- Italian Treasury says bank’s situation is under control
- Viola’s replacement as CEO seen named within next few days
Banca Monte dei Paschi di Siena SpA ousted Chief Executive Officer Fabrizio Viola as investors sought a change in leadership to back the Italian lender’s turnaround plan and avoid a bailout.
The board aims to identify the new CEO in the short term and Viola, 58, will stay in the position until that time, according to a statement from the Siena-based lender after markets closed Thursday. Marco Morelli, head of Bank of America Corp.’s Italian operations is the frontrunner to be named CEO, daily Il Sole 24 Ore reported, without saying where it got the information, adding that a board meeting to name Viola’s successor will be called by Sunday.
Burdened by mounting bad loans and losses on derivatives bets gone wrong under the previous management, Viola was forced to take state funds and tapped shareholders twice in two years. Those efforts didn’t pay off, as the bank still posted the biggest capital gap in European stress tests, while the shares have tumbled about 95 percent during his four-year tenure. Monte Paschi plans to sell stock again to bolster its balance sheet over the coming months, following the disposal of most of its soured-loan portfolio.
“Viola tried to solve Monte Paschi’s problems at a time when the problems were probably already too big to be solved on a stand-alone basis,” said Jacopo Ceccatelli, chief executive officer of Marzotto SIM SpA, a Milan-based broker-dealer. “After four years, having the same person while seeking money again would be a problem, so a change could help to sell a new equity story to investors.”
Last month, Chairman Massimo Tononi had denied Italian press reports that Viola would be replaced.
Monte Paschi’s shares are volatile in Milan trading. The bank fell as much 1.8 percent after gaining 1.3 percent at the opening; it’s little changed at 24.4 cents as of 9:30 a.m. The bank has lost about 80 percent this year, reducing its market value to about 715 million euros ($800 million).
The sudden departure “could mean that still there is no agreement on the final restructuring plan,” said Stefano Girola, who helps manage about 40 billion euros at Syz Asset Management in Lugano, Switzerland. “That said, a new CEO with a clear, stronger mandate to solve the emergency, like we’ve seen at UniCredit, may speed up the whole process.”

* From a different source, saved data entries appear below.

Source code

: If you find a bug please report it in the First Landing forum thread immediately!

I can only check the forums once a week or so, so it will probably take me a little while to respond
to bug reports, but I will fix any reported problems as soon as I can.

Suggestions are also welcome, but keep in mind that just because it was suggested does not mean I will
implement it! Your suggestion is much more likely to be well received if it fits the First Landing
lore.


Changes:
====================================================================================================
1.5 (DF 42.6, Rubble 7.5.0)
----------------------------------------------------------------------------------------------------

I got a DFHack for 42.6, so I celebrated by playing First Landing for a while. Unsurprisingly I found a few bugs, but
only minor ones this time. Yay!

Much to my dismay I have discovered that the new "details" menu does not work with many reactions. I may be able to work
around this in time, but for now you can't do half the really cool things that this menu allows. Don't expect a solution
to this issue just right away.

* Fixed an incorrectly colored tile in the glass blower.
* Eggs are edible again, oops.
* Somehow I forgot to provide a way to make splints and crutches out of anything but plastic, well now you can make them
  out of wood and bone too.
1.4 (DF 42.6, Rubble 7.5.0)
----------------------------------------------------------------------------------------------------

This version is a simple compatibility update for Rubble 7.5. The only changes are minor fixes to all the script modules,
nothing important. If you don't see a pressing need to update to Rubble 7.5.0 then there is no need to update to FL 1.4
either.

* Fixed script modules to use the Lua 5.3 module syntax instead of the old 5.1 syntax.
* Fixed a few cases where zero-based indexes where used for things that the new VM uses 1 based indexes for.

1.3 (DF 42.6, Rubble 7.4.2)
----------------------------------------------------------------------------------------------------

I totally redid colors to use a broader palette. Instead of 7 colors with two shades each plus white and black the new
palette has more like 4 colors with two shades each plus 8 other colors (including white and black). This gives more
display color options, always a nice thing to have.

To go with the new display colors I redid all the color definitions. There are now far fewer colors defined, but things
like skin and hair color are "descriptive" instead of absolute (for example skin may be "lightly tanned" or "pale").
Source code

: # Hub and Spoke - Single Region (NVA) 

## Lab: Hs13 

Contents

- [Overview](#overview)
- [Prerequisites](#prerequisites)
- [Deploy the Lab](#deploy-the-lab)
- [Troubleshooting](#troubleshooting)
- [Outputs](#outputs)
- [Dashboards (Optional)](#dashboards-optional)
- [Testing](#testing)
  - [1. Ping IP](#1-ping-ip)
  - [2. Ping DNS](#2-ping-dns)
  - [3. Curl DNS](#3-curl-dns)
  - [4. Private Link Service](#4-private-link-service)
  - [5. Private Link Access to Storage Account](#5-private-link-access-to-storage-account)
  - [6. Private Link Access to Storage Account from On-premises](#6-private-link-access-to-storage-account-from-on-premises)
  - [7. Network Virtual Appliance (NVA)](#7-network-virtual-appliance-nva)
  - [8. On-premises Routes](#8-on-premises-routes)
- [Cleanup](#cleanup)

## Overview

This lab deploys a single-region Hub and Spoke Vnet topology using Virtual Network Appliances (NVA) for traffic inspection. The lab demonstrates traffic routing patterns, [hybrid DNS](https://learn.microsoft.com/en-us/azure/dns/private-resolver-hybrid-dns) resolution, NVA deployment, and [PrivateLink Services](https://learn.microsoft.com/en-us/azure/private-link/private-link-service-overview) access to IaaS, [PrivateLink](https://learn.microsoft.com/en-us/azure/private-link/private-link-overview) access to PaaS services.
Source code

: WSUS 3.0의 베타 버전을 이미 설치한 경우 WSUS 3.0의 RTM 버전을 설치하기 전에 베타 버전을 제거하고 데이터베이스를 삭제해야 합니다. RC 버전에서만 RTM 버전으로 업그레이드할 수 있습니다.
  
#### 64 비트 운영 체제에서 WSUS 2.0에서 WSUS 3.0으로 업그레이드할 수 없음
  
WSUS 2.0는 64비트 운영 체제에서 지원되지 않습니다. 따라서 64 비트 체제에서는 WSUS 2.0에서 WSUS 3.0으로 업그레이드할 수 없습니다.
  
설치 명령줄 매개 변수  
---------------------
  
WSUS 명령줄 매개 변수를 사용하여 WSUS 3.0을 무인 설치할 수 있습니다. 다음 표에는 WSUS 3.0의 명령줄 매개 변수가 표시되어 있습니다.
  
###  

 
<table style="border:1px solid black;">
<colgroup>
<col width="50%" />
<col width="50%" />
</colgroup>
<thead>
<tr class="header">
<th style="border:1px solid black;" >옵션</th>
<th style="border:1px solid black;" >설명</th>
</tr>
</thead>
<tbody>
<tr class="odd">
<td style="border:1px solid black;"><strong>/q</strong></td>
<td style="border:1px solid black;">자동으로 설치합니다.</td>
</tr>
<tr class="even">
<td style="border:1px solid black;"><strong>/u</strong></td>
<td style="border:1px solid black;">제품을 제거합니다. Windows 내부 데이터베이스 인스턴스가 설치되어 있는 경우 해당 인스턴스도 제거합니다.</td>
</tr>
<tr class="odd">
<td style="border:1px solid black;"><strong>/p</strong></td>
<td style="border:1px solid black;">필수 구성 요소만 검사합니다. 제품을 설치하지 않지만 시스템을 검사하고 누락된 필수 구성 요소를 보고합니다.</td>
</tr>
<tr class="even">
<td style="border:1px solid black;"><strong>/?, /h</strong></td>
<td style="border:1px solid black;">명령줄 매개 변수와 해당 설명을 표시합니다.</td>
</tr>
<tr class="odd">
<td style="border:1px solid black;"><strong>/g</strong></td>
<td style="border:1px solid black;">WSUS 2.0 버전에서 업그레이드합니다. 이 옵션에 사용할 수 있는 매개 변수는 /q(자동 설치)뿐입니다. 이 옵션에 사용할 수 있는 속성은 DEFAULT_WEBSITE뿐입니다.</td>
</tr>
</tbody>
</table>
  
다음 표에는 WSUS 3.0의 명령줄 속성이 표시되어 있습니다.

Monte Paschi’s situation is under control and a new CEO will be appointed in the next few days, an Italian Treasury official said after Thursday’s announcement. The Treasury owns 4 percent of Paschi after it converted debt sold by the bank to the government into equity.
The fate of Monte Paschi has contributed to deepening pessimism about the European financial industry: banks are the worst performing group in the Stoxx Europe 600 Index, dropping 19 percent this year. Doubts over the health of Italy’s weakest lenders have also helped drag down the shares of the nation’s biggest bank, UniCredit SpA, which hired a new CEO two months ago to speed its own restructuring plan.
Viola’s leadership also attracted scrutiny because of how the bank booked derivatives used by the previous management to hide losses. After the transactions came to light in 2013 and the bank restated accounts, it had to amend the results again in 2015 at the request of market regulator Consob.
The latest effort to restore the ailing lender to profitability will see Monte Paschi cleanse its balance sheet and bolster capital sufficiently for the company to grow again. That would also make it more attractive to a potential buyer.
The bank in July rejected a proposal from UBS Group AG and Corrado Passera, Italy’s former economic development minister, that included a capital increase of between 2.5 billion euros ($2.8 billion) and 3 billion euros, guaranteed by UBS, and the voluntary conversion of about 1 billion euros of subordinated bonds.
The bank is now studying the size of a probable voluntary debt-for-equity offer to cut back a 5 billion-euro stock sale envisaged in the bank’s current turnaround plan, according to people with knowledge of the discussions. The troubled Italian lender may propose that bondholders have the option of converting as much as 90 percent of the 5 billion euros of outstanding subordinated notes, said the people, who asked not to be identified because the discussions are private. The restructuring is viewed as crucial to stabilize the bank and Italy’s financial system, the people said.
“At this stage we believe that this managerial reshuffle hasn’t the right timing,” said Fabrizio Bernardi, a Milan-based analyst at Fidentiis Equities. “It looks like a scapegoat is needed to justify the likely failure of the rights issue as it was presented.”
Success depends in part on winning backing for a new fund that will buy the bank’s bad loans. After that, Monte Paschi needs to find investors ready to provide new equity for five times its market value.
“What’s happened clearly suggests the difficulties of managing the current phase of the bank’s restructuring,” Luca Comi, an analyst at ICBPI wrote in a note Friday.